TASK REQUIREMENTS - According to the passage on millets, which three countries are the largest producers of millets in the world?

### PROVIDED PASSAGE ###

Distribution of millets production across the world:

  • India, Nigeria and China are the largest producers of millets in the world, accounting for more than 55% of the global production.
    • For many years, India was a major producer of millets.
    • However, in recent years, millet production has increased dramatically in Africa.
  • In India, pearl millet is the fourth-most widely cultivated food crop after rice, wheat and maize.
  • Millets are available almost across India.

India and millets:

  • ‘Millets’ were among the first crops to be domesticated in India with several evidence of its consumption during the Indus valley civilization.
  • In India, millets are primarily a kharif crop, requiring less water and agricultural inputs than other similar staples.
  • Millets are important by virtue of its mammoth potential to generate livelihoods, increase farmers’ income and ensure food and nutritional security all over the world.

### GIVEN INFORMATION ###

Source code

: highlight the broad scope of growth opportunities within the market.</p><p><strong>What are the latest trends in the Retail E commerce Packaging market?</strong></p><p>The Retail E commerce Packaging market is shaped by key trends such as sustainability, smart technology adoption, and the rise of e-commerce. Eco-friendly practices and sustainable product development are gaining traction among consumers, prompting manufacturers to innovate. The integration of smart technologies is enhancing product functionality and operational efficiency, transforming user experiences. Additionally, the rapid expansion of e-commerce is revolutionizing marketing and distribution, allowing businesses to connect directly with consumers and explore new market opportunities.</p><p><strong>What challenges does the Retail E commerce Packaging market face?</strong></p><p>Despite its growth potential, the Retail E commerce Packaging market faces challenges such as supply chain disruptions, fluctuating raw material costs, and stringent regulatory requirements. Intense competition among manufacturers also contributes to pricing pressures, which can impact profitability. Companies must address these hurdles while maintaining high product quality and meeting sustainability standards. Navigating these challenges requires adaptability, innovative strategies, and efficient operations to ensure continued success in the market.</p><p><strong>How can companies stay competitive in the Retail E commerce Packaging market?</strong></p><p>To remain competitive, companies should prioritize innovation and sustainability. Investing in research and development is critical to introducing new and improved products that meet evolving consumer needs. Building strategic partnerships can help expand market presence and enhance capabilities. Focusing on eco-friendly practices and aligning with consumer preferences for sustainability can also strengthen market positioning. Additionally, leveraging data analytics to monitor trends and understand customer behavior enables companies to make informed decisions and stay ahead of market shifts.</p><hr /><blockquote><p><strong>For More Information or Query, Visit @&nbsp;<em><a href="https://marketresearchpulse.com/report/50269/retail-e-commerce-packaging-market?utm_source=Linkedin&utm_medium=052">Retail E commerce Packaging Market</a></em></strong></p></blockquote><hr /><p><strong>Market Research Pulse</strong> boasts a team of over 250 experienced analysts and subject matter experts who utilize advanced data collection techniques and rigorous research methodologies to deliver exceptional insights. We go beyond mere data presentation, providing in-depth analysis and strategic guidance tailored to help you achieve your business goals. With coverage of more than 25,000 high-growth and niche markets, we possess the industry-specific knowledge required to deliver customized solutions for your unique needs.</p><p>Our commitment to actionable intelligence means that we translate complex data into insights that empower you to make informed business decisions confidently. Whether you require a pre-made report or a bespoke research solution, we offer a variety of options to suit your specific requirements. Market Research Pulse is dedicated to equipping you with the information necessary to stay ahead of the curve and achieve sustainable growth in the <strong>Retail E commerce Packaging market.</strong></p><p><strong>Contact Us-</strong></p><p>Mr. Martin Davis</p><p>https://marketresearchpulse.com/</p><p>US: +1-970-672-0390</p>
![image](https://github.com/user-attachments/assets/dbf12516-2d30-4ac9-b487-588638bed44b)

###

WORKED SOLUTION - India, Nigeria and China.